Кабирский цикл (сборник) - Олди Генри Лайон (е книги .TXT) 📗
— Нельзя! — неожиданно отрезал оправившийся Дзюттэ. — По-нормальному — нельзя. Не доросли они еще — по-нормальному! Не проливать крови — почему? Всегда проливали — и ничего, а теперь вдруг нельзя?! Ритуалы — вещь красивая, но зачем? Ради чего?! Жили без ритуалов — глядишь, и сейчас проживем! Ты об этом подумал, Единорог?!
Я промолчал.
— А так — никаких «почему»! — продолжал между тем Обломок. Есть Пресветлый Меч — и пусть кто-нибудь усомнится! Они, в общем, и не сомневаются… И есть Ближние Его — видите, как блестят? Видите, что умеют? Видите, как с ними обращаются?! Хотите стать такими же? Еще бы — конечно, хотят! А если хотите — внимайте слову Его, изреченному посредством пророка…
— Ковыряги! — не выдержал я.
Злиться на Обломка и моих друзей я уже не мог — тем более, что, похоже, они были правы.
— Да, Ковыряги! — гордо заявил Дзюттэ, и мне послышалась в его голосе даже некоторая обидчивость, чего раньше за Дзю не водилось. — Меня так местные прозвали. И означает это: «Тот, кто видит суть вещей». Вот так, Пресветлый!
— Тот, кто доковырялся до сути, — ехидно уточнил Сай, но Дзю оставил его реплику без внимания.
Вот что значит — пророк… прежде он Саю не спустил бы!

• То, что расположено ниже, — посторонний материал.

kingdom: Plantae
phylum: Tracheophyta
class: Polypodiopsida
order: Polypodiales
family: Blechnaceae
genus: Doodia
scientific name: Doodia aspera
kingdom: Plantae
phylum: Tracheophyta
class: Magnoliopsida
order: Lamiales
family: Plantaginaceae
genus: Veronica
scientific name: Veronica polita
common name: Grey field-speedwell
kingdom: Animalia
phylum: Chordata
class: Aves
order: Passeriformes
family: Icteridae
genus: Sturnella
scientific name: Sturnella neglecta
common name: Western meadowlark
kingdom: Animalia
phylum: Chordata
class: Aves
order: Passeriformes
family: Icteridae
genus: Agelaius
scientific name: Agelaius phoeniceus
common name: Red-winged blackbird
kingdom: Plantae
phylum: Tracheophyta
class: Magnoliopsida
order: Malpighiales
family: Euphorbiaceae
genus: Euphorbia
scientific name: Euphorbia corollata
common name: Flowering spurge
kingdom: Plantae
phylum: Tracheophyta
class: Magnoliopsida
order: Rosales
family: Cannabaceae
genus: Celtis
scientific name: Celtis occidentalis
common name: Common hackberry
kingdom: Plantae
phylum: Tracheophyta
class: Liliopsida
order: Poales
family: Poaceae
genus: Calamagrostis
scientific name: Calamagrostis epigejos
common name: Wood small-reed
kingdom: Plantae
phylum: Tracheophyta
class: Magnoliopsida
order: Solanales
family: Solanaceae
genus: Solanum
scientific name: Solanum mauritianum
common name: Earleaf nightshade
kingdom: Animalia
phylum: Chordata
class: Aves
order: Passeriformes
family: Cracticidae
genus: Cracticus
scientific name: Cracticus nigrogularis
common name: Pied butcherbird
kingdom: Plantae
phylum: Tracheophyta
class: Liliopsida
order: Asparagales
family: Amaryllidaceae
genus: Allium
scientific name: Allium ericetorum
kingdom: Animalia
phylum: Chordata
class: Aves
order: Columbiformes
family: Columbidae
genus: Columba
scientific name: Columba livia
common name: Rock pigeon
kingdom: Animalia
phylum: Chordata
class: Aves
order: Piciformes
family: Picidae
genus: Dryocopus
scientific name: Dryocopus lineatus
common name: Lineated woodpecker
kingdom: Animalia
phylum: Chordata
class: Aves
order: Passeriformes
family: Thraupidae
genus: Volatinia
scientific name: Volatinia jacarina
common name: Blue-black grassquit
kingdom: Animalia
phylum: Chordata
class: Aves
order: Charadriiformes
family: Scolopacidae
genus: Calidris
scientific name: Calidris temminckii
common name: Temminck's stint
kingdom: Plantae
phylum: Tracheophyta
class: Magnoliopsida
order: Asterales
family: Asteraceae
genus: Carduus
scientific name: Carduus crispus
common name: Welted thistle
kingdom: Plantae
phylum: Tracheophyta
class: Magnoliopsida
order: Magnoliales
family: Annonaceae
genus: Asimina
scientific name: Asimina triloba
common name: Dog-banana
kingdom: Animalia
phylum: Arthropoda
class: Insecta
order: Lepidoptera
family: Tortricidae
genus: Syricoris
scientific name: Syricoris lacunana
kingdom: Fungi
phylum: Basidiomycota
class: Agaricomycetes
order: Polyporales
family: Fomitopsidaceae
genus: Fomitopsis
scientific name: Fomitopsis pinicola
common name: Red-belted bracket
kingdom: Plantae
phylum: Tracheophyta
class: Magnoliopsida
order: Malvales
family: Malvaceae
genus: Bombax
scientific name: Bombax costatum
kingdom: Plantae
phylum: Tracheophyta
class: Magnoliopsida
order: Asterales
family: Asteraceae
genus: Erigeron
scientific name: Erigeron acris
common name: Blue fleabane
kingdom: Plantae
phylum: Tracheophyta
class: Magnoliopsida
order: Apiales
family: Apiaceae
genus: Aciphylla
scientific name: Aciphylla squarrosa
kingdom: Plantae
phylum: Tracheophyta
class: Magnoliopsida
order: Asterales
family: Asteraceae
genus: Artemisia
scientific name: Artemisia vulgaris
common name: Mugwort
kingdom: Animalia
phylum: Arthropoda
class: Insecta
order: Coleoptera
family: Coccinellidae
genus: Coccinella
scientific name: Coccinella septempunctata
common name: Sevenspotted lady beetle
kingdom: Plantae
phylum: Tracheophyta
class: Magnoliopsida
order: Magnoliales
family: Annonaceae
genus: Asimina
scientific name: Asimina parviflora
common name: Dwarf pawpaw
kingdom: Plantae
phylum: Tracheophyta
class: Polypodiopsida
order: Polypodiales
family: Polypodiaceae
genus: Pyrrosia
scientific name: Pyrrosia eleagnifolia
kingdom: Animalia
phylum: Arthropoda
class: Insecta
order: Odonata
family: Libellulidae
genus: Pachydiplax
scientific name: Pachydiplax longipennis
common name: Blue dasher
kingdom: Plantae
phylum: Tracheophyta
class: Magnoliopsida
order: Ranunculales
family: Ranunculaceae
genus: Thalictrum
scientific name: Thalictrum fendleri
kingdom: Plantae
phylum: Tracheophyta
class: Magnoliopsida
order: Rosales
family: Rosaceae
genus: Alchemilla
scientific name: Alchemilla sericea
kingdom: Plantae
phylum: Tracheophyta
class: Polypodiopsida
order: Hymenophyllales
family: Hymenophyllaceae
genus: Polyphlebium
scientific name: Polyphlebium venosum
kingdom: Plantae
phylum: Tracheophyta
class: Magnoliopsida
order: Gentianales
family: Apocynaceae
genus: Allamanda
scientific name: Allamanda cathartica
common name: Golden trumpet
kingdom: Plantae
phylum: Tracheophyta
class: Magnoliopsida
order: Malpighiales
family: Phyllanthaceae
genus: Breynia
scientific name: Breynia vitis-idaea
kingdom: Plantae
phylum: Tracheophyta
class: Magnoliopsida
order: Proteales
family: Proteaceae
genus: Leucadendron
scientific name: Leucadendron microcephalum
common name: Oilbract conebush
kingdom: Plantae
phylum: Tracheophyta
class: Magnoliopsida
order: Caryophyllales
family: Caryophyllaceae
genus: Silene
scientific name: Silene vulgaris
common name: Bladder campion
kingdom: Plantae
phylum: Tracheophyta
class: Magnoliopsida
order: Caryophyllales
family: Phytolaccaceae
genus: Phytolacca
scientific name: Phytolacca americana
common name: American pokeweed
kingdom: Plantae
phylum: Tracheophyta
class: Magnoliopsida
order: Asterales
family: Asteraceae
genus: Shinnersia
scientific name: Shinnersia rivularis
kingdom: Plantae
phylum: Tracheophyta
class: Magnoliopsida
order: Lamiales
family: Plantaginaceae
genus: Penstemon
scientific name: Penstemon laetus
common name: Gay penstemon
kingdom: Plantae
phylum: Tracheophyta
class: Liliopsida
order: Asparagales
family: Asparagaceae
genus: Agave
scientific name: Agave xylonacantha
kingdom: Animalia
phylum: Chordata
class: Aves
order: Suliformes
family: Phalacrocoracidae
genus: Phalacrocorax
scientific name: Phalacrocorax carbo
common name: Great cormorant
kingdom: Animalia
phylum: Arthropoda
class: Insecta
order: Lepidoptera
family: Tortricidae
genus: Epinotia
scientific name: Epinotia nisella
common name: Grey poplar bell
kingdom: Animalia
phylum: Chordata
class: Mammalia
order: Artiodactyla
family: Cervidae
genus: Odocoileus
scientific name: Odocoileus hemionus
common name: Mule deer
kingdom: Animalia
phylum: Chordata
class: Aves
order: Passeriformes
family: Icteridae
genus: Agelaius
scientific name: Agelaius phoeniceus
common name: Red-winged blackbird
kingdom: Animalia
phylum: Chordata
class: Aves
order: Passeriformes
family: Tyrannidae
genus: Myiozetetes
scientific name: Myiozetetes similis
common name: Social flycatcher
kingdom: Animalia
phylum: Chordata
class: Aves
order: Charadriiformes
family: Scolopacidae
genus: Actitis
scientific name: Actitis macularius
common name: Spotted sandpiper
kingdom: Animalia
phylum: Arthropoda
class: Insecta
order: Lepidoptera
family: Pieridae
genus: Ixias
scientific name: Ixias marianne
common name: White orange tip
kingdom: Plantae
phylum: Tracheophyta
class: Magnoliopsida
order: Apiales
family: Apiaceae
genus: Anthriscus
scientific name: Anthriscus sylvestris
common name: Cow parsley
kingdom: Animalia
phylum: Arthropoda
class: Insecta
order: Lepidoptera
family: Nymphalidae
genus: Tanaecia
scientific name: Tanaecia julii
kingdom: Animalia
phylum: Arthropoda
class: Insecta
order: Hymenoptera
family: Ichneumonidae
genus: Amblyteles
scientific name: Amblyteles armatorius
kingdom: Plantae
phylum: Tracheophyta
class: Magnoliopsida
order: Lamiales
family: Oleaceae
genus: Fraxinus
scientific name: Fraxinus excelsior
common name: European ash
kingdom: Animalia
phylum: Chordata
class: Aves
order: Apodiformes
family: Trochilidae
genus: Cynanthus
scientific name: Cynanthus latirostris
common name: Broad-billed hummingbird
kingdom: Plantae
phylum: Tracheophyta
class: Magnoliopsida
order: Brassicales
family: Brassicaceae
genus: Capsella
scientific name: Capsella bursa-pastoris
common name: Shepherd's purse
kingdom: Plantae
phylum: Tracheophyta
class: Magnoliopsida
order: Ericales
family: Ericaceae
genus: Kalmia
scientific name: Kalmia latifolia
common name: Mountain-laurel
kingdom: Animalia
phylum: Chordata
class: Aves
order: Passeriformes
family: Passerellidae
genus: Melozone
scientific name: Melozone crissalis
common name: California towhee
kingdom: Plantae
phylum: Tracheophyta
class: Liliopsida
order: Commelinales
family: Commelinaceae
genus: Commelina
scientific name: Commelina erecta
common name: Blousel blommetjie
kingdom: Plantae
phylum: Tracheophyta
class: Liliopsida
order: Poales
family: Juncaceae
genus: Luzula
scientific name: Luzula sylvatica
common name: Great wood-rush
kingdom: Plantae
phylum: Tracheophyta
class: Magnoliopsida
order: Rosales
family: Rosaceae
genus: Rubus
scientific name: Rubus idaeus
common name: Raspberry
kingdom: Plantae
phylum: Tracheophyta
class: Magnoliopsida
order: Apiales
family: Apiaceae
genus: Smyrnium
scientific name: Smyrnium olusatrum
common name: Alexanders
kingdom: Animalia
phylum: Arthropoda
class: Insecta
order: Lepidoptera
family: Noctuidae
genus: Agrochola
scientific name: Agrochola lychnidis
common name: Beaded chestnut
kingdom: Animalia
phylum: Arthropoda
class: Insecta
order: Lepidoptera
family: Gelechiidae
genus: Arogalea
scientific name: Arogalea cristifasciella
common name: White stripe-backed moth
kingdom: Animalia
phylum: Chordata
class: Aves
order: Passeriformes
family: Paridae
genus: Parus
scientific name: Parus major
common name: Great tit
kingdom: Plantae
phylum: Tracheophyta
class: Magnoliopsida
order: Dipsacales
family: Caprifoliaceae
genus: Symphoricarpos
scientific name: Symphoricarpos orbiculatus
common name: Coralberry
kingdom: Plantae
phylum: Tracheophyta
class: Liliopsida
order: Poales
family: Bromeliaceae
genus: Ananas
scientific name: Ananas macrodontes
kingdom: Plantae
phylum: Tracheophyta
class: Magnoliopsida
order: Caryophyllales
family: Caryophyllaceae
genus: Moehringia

— Терпи, — коротко прозвенел молчавший до этого эсток. — Следующее поколение будет усваивать эти истины с рождения — и сочтет их естественными и само собой разумеющимися. Они станут Блистающими — и им уже не понадобится Пресветлый Меч! А пока терпи!..
— Ладно, — задумчиво покачал кисточкой я. — И знаешь что, Дзю — раз ты теперь Мой пророк, то слушай Слово Пресветлого!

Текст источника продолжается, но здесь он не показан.